Wednesday, September 21, 2011

Handling your Golf Nerves.

Anyone who ever plays the game eventually finds themselves in a situation when their nerves inhibit their ability to pay their best. Team events, league play, business golf, even playing golf with someone you don’t know can create enough stress to alter your normal game. As you might imagine this becomes a frequent topic of discussion at the United States Golf Academy. Calls for help are often triggered by the situations I just mentioned. Here are three of the ways I suggest as a start to win the battle of the nerves.

Maintain your Balance. One of the best tips I ever heard was from a tour player who told me when the pressure was on he tried to swing the club while maintaining the feel of the ground with his feet. By focusing on his feet and how they felt on the ground, he stayed stable and under control. This stability helped him maintain a proper speed and tempo. How many times has someone told you to slow down? It is really bad advice as the last thing we want is to sacrifice speed because of a lack of balance. By definition a balanced swing leads to proper tempo and that will often solve the problem. If not….

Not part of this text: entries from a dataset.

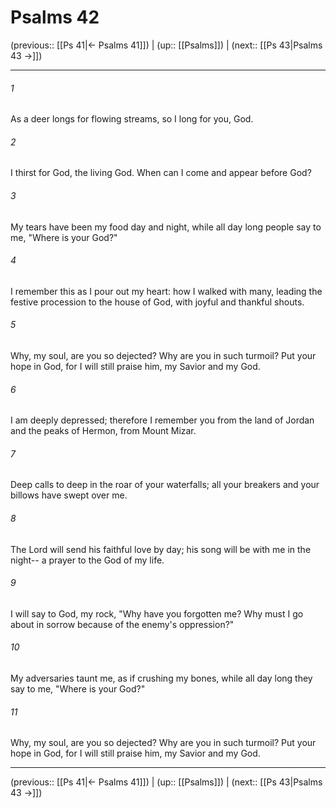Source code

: # Psalms 42

(previous:: [[Ps 41|← Psalms 41]]) | (up:: [[Psalms]]) | (next:: [[Ps 43|Psalms 43 →]])

***


###### 1 
As a deer longs for flowing streams, so I long for you, God. 

###### 2 
I thirst for God, the living God. When can I come and appear before God? 

###### 3 
My tears have been my food day and night, while all day long people say to me, "Where is your God?" 

###### 4 
I remember this as I pour out my heart: how I walked with many, leading the festive procession to the house of God, with joyful and thankful shouts. 

###### 5 
Why, my soul, are you so dejected? Why are you in such turmoil? Put your hope in God, for I will still praise him, my Savior and my God. 

###### 6 
I am deeply depressed; therefore I remember you from the land of Jordan and the peaks of Hermon, from Mount Mizar. 

###### 7 
Deep calls to deep in the roar of your waterfalls; all your breakers and your billows have swept over me. 

###### 8 
The Lord will send his faithful love by day; his song will be with me in the night-- a prayer to the God of my life. 

###### 9 
I will say to God, my rock, "Why have you forgotten me? Why must I go about in sorrow because of the enemy's oppression?" 

###### 10 
My adversaries taunt me, as if crushing my bones, while all day long they say to me, "Where is your God?" 

###### 11 
Why, my soul, are you so dejected? Why are you in such turmoil? Put your hope in God, for I will still praise him, my Savior and my God.

***

(previous:: [[Ps 41|← Psalms 41]]) | (up:: [[Psalms]]) | (next:: [[Ps 43|Psalms 43 →]])
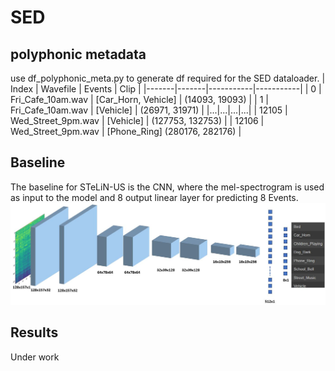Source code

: # SED

## polyphonic metadata
use df_polyphonic_meta.py to generate df required for the SED dataloader.
| Index | Wavefile	| Events | Clip |
|-------|-------|-----------|-----------|
| 0 | Fri_Cafe_10am.wav | [Car_Horn, Vehicle] |	(14093, 19093) |
| 1 | Fri_Cafe_10am.wav |	[Vehicle] |	(26971, 31971) |
|...|...|...|...|
| 12105 | Wed_Street_9pm.wav |	[Vehicle]	| (127753, 132753) |
| 12106	| Wed_Street_9pm.wav	| [Phone_Ring]	(280176, 282176) |

## Baseline
The baseline for STeLiN-US is the CNN, where the mel-spectrogram is used as input to the model and 8 output linear layer for predicting 8 Events. 
![Model](Model_Sample_temp.JPG)

## Results
Under work
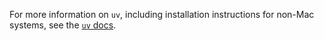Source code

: <CliInvocationExample contents="brew install uv" />

For more information on `uv`, including installation instructions for non-Mac systems, see the [`uv` docs](https://docs.astral.sh/uv/).
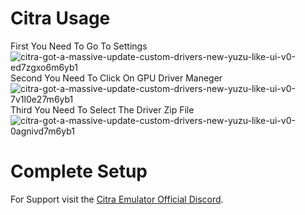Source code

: # Citra Usage
First You Need To Go To Settings
![citra-got-a-massive-update-custom-drivers-new-yuzu-like-ui-v0-ed7zgxo6m6yb1](https://github.com/K11MCH1/AdrenoToolsDrivers/assets/145665569/b8a4bbb1-5fbc-4fff-a16c-050f84f5ed9d)
Second You Need To Click On GPU Driver Maneger
![citra-got-a-massive-update-custom-drivers-new-yuzu-like-ui-v0-7v1l0e27m6yb1](https://github.com/K11MCH1/AdrenoToolsDrivers/assets/145665569/3b5b8e67-023a-4644-9021-bfc83492ebe0)
Third You Need To Select The Driver Zip File
![citra-got-a-massive-update-custom-drivers-new-yuzu-like-ui-v0-0agnivd7m6yb1](https://github.com/K11MCH1/AdrenoToolsDrivers/assets/145665569/02154201-99a9-46d6-bd64-60dfd63eb40d)
# Complete Setup

For Support visit the <a href="https://discord.gg/FAXfZV9">Citra Emulator Official Discord</a>.
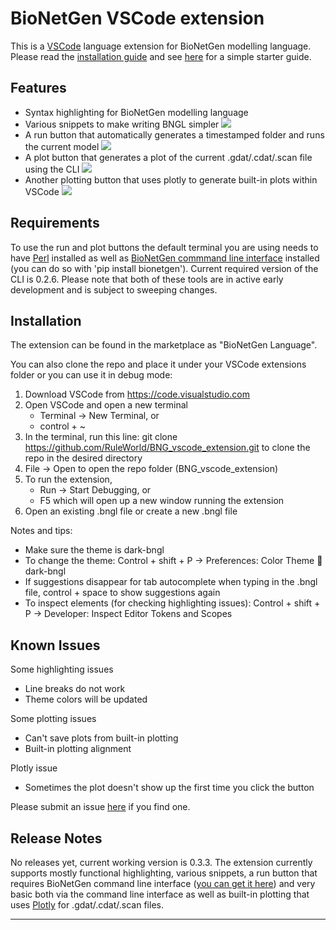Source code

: # BioNetGen VSCode extension

This is a [VSCode](https://code.visualstudio.com/) language extension for BioNetGen modelling language. Please read the [installation guide](https://github.com/RuleWorld/BNG_vscode_extension#installation) and see [here](docs/guide.md) for a simple starter guide.

## Features

* Syntax highlighting for BioNetGen modelling language
* Various snippets to make writing BNGL simpler
  <img src=https://raw.githubusercontent.com/RuleWorld/BNG_vscode_extension/main/assets/snippets.gif>
* A run button that automatically generates a timestamped folder and runs the current model
  <img src=https://raw.githubusercontent.com/RuleWorld/BNG_vscode_extension/main/assets/runner.gif>
* A plot button that generates a plot of the current .gdat/.cdat/.scan file using the CLI
  <img src=https://raw.githubusercontent.com/RuleWorld/BNG_vscode_extension/main/assets/plotting_cli.gif>
* Another plotting button that uses plotly to generate built-in plots within VSCode
  <img src=https://raw.githubusercontent.com/RuleWorld/BNG_vscode_extension/main/assets/plotting.gif>

## Requirements

To use the run and plot buttons the default terminal you are using needs to have [Perl](https://www.perl.org/) installed as well as [BioNetGen commmand line interface](https://github.com/ASinanSaglam/BNG_cli) installed (you can do so with 'pip install bionetgen'). Current required version of the CLI is 0.2.6. Please note that both of these tools are in active early development and is subject to sweeping changes.

## Installation

The extension can be found in the marketplace as "BioNetGen Language". 

You can also clone the repo and place it under your VSCode extensions folder or you can use it in debug mode: 

1.	Download VSCode from https://code.visualstudio.com 
2.	Open VSCode and open a new terminal
	* Terminal -> New Terminal, or
    * control + ~
3.	In the terminal, run this line:
git clone https://github.com/RuleWorld/BNG_vscode_extension.git
	to clone the repo in the desired directory
4.	File -> Open to open the repo folder (BNG_vscode_extension)
5.	To run the extension,
    * Run -> Start Debugging, or
    * F5
which will open up a new window running the extension
6.	Open an existing .bngl file or create a new .bngl file


Notes and tips:
* Make sure the theme is dark-bngl
* To change the theme:
  Control + shift + P -> Preferences: Color Theme  dark-bngl
* If suggestions disappear for tab autocomplete when typing in the .bngl file, control + space to show suggestions again
* To inspect elements (for checking highlighting issues): 
  Control + shift + P -> Developer: Inspect Editor Tokens and Scopes

## Known Issues

Some highlighting issues
* Line breaks do not work
* Theme colors will be updated

Some plotting issues
* Can't save plots from built-in plotting
* Built-in plotting alignment

Plotly issue
* Sometimes the plot doesn't show up the first time you click the button

Please submit an issue [here](https://github.com/ASinanSaglam/BNG_vscode_extension/issues) if you find one. 

## Release Notes

No releases yet, current working version is 0.3.3. The extension currently supports mostly functional highlighting, various snippets, a run button that requires BioNetGen command line interface ([you can get it here](https://github.com/RuleWorld/PyBioNetGen)) and very basic both via the command line interface as well as built-in plotting that uses [Plotly](https://plotly.com/javascript/) for .gdat/.cdat/.scan files. 

-----------------------------------------------------------------------------------------------------------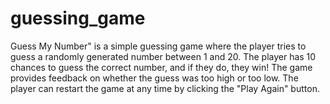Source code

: # guessing_game

Guess My Number" is a simple guessing game where the player tries to guess a randomly generated number between 1 and 20. 
The player has 10 chances to guess the correct number, and if they do, they win! 
The game provides feedback on whether the guess was too high or too low. The player can restart the game at any time by clicking the "Play Again" button.
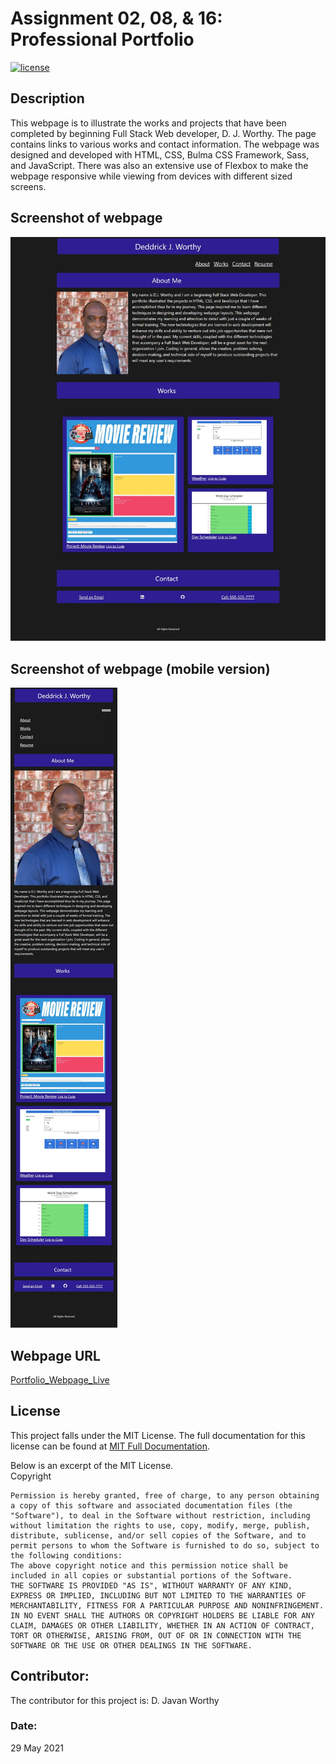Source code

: # Assignment 02, 08, & 16:  Professional Portfolio

[![license](https://img.shields.io/badge/license-MIT-blue.svg)](https://choosealicense.com/licenses/mit/)

## Description
This webpage is to illustrate the works and projects that have been completed by beginning Full Stack Web developer, D. J. Worthy.  The page contains links to various works and contact information.  The webpage was designed and developed with HTML, CSS, Bulma CSS Framework, Sass, and JavaScript.  There was also an extensive use of Flexbox to make the webpage responsive while viewing from devices with different sized screens. 

## Screenshot of webpage

![Image_of_Portfolio_Large_DJW](./assets/images/updated_portfolio_a.jpeg)

## Screenshot of webpage (mobile version)
![Image_of_Portfolio_Small_DJW](./assets/images/updated_portfolio_mobile_a.jpeg)

## Webpage URL

[Portfolio_Webpage_Live](https://djavanw.github.io/djw_portfolio/)

## License
This project falls under the MIT License.  The full documentation for this license can be found at [MIT Full Documentation](https://choosealicense.com/licenses/mit).

  Below is an excerpt of the MIT License.
  <br>
  Copyright <YEAR> <COPYRIGHT HOLDER>
    
    Permission is hereby granted, free of charge, to any person obtaining a copy of this software and associated documentation files (the "Software"), to deal in the Software without restriction, including without limitation the rights to use, copy, modify, merge, publish, distribute, sublicense, and/or sell copies of the Software, and to permit persons to whom the Software is furnished to do so, subject to the following conditions:
    The above copyright notice and this permission notice shall be included in all copies or substantial portions of the Software.
    THE SOFTWARE IS PROVIDED "AS IS", WITHOUT WARRANTY OF ANY KIND, EXPRESS OR IMPLIED, INCLUDING BUT NOT LIMITED TO THE WARRANTIES OF MERCHANTABILITY, FITNESS FOR A PARTICULAR PURPOSE AND NONINFRINGEMENT. IN NO EVENT SHALL THE AUTHORS OR COPYRIGHT HOLDERS BE LIABLE FOR ANY CLAIM, DAMAGES OR OTHER LIABILITY, WHETHER IN AN ACTION OF CONTRACT, TORT OR OTHERWISE, ARISING FROM, OUT OF OR IN CONNECTION WITH THE SOFTWARE OR THE USE OR OTHER DEALINGS IN THE SOFTWARE.

## Contributor:
The contributor for this project is:
D. Javan Worthy

### Date:
29 May 2021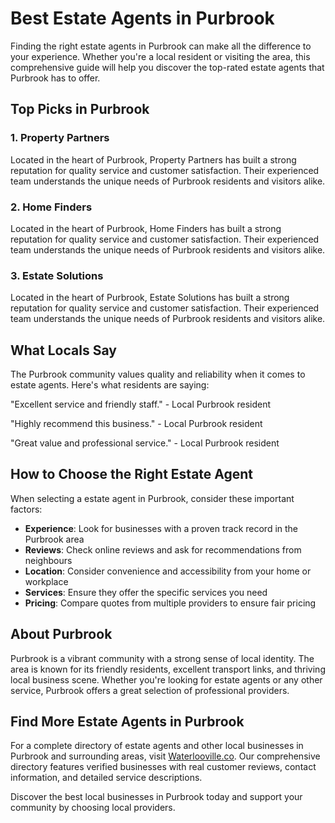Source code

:# Best Estate Agents in Purbrook

Finding the right estate agents in Purbrook can make all the difference to your experience. Whether you're a local resident or visiting the area, this comprehensive guide will help you discover the top-rated estate agents that Purbrook has to offer.

## Top Picks in Purbrook

### 1. Property Partners
Located in the heart of Purbrook, Property Partners has built a strong reputation for quality service and customer satisfaction. Their experienced team understands the unique needs of Purbrook residents and visitors alike.

### 2. Home Finders
Located in the heart of Purbrook, Home Finders has built a strong reputation for quality service and customer satisfaction. Their experienced team understands the unique needs of Purbrook residents and visitors alike.

### 3. Estate Solutions
Located in the heart of Purbrook, Estate Solutions has built a strong reputation for quality service and customer satisfaction. Their experienced team understands the unique needs of Purbrook residents and visitors alike.

## What Locals Say

The Purbrook community values quality and reliability when it comes to estate agents. Here's what residents are saying:

"Excellent service and friendly staff." - Local Purbrook resident

"Highly recommend this business." - Local Purbrook resident

"Great value and professional service." - Local Purbrook resident

## How to Choose the Right Estate Agent

When selecting a estate agent in Purbrook, consider these important factors:

- **Experience**: Look for businesses with a proven track record in the Purbrook area
- **Reviews**: Check online reviews and ask for recommendations from neighbours
- **Location**: Consider convenience and accessibility from your home or workplace
- **Services**: Ensure they offer the specific services you need
- **Pricing**: Compare quotes from multiple providers to ensure fair pricing

## About Purbrook

Purbrook is a vibrant community with a strong sense of local identity. The area is known for its friendly residents, excellent transport links, and thriving local business scene. Whether you're looking for estate agents or any other service, Purbrook offers a great selection of professional providers.

## Find More Estate Agents in Purbrook

For a complete directory of estate agents and other local businesses in Purbrook and surrounding areas, visit [Waterlooville.co](https://waterlooville.co). Our comprehensive directory features verified businesses with real customer reviews, contact information, and detailed service descriptions.

Discover the best local businesses in Purbrook today and support your community by choosing local providers.

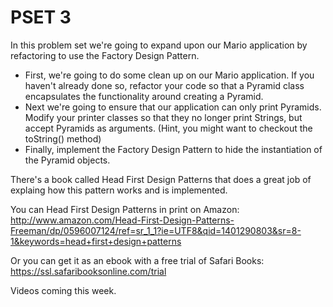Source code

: PSET 3
======

In this problem set we're going to expand upon our Mario application by refactoring to use the Factory Design Pattern.

* First, we're going to do some clean up on our Mario application.  If you haven't already done so, refactor your code so that a Pyramid class encapsulates the functionality around creating a Pyramid.
* Next we're going to ensure that our application can only  print Pyramids.  Modify your printer classes so that they no longer print Strings, but accept Pyramids as arguments. (Hint, you might want to checkout the toString() method)
* Finally, implement the Factory Design Pattern to hide the instantiation of the Pyramid objects.    

There's a book called Head First Design Patterns that does a great job of explaing how this pattern works and is implemented.

You can Head First Design Patterns in print on Amazon:
http://www.amazon.com/Head-First-Design-Patterns-Freeman/dp/0596007124/ref=sr_1_1?ie=UTF8&qid=1401290803&sr=8-1&keywords=head+first+design+patterns

Or you can get it as an ebook with a free trial of Safari Books:
https://ssl.safaribooksonline.com/trial

Videos coming this week.



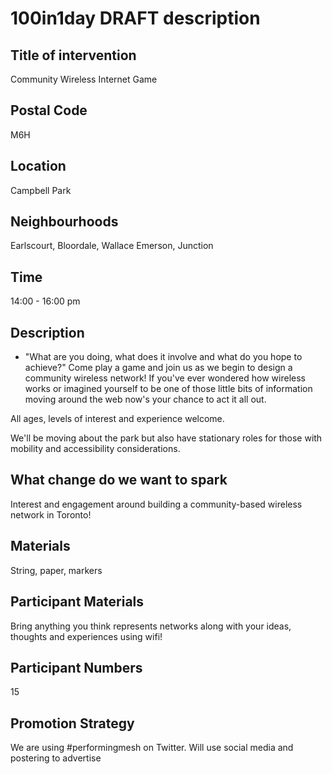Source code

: # 100in1day DRAFT description

## Title of intervention 
Community Wireless Internet Game

## Postal Code
M6H

## Location
Campbell Park

## Neighbourhoods
Earlscourt, Bloordale, Wallace Emerson, Junction

## Time
14:00 - 16:00 pm

## Description
+ "What are you doing, what does it involve and what do you hope to achieve?"
Come  play a game and join us as we begin to design a community wireless network! If you've ever wondered how wireless works or imagined yourself to be one of those little bits of information moving around the web now's your chance to act it all out.

All ages, levels of interest and experience welcome. 

We'll be moving about the park but also have stationary roles for those with mobility and accessibility considerations.


## What change do we want to spark
Interest and engagement around building a community-based wireless network in Toronto!

## Materials
String, paper, markers

## Participant Materials
Bring anything you think represents networks along with your ideas, thoughts and experiences using wifi!

## Participant Numbers
15

## Promotion Strategy
We are using #performingmesh on Twitter. Will use social media and postering to advertise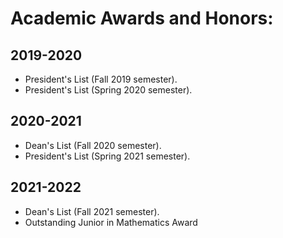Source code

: # Academic Awards and Honors:

## 2019-2020
* President's List (Fall 2019 semester).
* President's List (Spring 2020 semester).
## 2020-2021
* Dean's List (Fall 2020 semester).
* President's List (Spring 2021 semester).
## 2021-2022
* Dean's List (Fall 2021 semester).
* Outstanding Junior in Mathematics Award
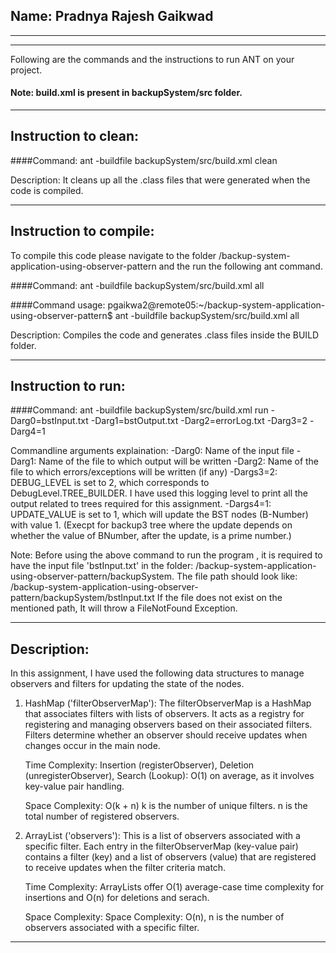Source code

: 
## Name: Pradnya Rajesh Gaikwad

-----------------------------------------------------------------------
-----------------------------------------------------------------------


Following are the commands and the instructions to run ANT on your project.
#### Note: build.xml is present in backupSystem/src folder.

-----------------------------------------------------------------------
## Instruction to clean:

####Command: ant -buildfile backupSystem/src/build.xml clean

Description: It cleans up all the .class files that were generated when the
code is compiled.

-----------------------------------------------------------------------
## Instruction to compile:
To compile this code please navigate to the folder /backup-system-application-using-observer-pattern and the run the following ant command.

####Command: ant -buildfile backupSystem/src/build.xml all

####Command usage:
pgaikwa2@remote05:~/backup-system-application-using-observer-pattern$ ant -buildfile backupSystem/src/build.xml all

Description: Compiles the code and generates .class files inside the BUILD folder.

-----------------------------------------------------------------------
## Instruction to run:

####Command: ant -buildfile backupSystem/src/build.xml run -Darg0=bstInput.txt -Darg1=bstOutput.txt -Darg2=errorLog.txt -Darg3=2 -Darg4=1

Commandline arguments explaination:
-Darg0: Name of the input file
-Darg1: Name of the file to which output will be written
-Darg2: Name of the file to which errors/exceptions will be written (if any)
-Dargs3=2: DEBUG_LEVEL is set to 2, which corresponds to DebugLevel.TREE_BUILDER. I have used this
          logging level to print all the output related to trees required for this assignment.
-Dargs4=1: UPDATE_VALUE is set to 1, which will update the BST nodes (B-Number) with value 1. (Execpt for
          backup3 tree where the update depends on whether the value of BNumber, after the update, is a prime number.)

Note:   Before using the above command to run the program , it is required to have the input file 'bstInput.txt'
        in the folder: /backup-system-application-using-observer-pattern/backupSystem. 
        The file path should look like: /backup-system-application-using-observer-pattern/backupSystem/bstInput.txt
        If the file does not exist on the mentioned path, It will throw a FileNotFound Exception.

-----------------------------------------------------------------------
## Description:
In this assignment, I have used the following data structures to manage observers and filters
for updating the state of the nodes.

1. HashMap ('filterObserverMap'):
    The filterObserverMap is a HashMap that associates filters with lists of observers. It acts as a registry for registering and managing observers based on their associated filters. Filters determine whether an observer should receive updates when changes occur in the main node.
    
    Time Complexity: Insertion (registerObserver), Deletion (unregisterObserver), Search (Lookup): O(1) on average, as it involves key-value pair handling.

    Space Complexity: O(k + n)
                        k is the number of unique filters.
                        n is the total number of registered observers.

2. ArrayList ('observers'):
    This is a list of observers associated with a specific filter. Each entry in the filterObserverMap (key-value pair) contains a filter (key) and a list of observers (value) that are registered to receive updates when the filter criteria match.

    Time Complexity: ArrayLists offer O(1) average-case time complexity for insertions and O(n) for deletions and serach.

    Space Complexity: Space Complexity: O(n), n is the number of observers associated with a specific filter.

-----------------------------------------------------------------------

Swing Both Hands Together. Many players find when the pressure is on that their dominant hand over-powers the other. Instead of swinging the club, they try to hit the ball. Without a swing to guide and control the club this hitting action creates a number of problems. The idea of hitting at the ball is difficult because golf clubs are built and work best when they are used with a swinging action. That is why they have flexible shafts. If they were to be used with a hitting action the shafts would be much more rigid. The solution is to make a conscious effort to swing both hands together. You will find this smoothes out the swing giving you improved control over the club.

Swing Past the Ball. When a golfer gets nervous they often become so focused on striking the golf ball they literally stop or slow their swing as the club reaches the ball. Again, the golf clubs are not built to perform this way. Because of the flexibility of the shaft, when the club slows or stops abruptly it becomes unstable and the shaft bends in such a way that solid contact with the ball is difficult. The thought of swinging past the ball keeps the club moving through impact allowing the shaft to do what it was built to do.

The next time you play a round of golf try to implement these three suggestions into your game. Stay grounded, swing both hands together and swing the club past the ball, not at the ball. This has been a successful formula for a number for great players and I am sure you will find it works well for you.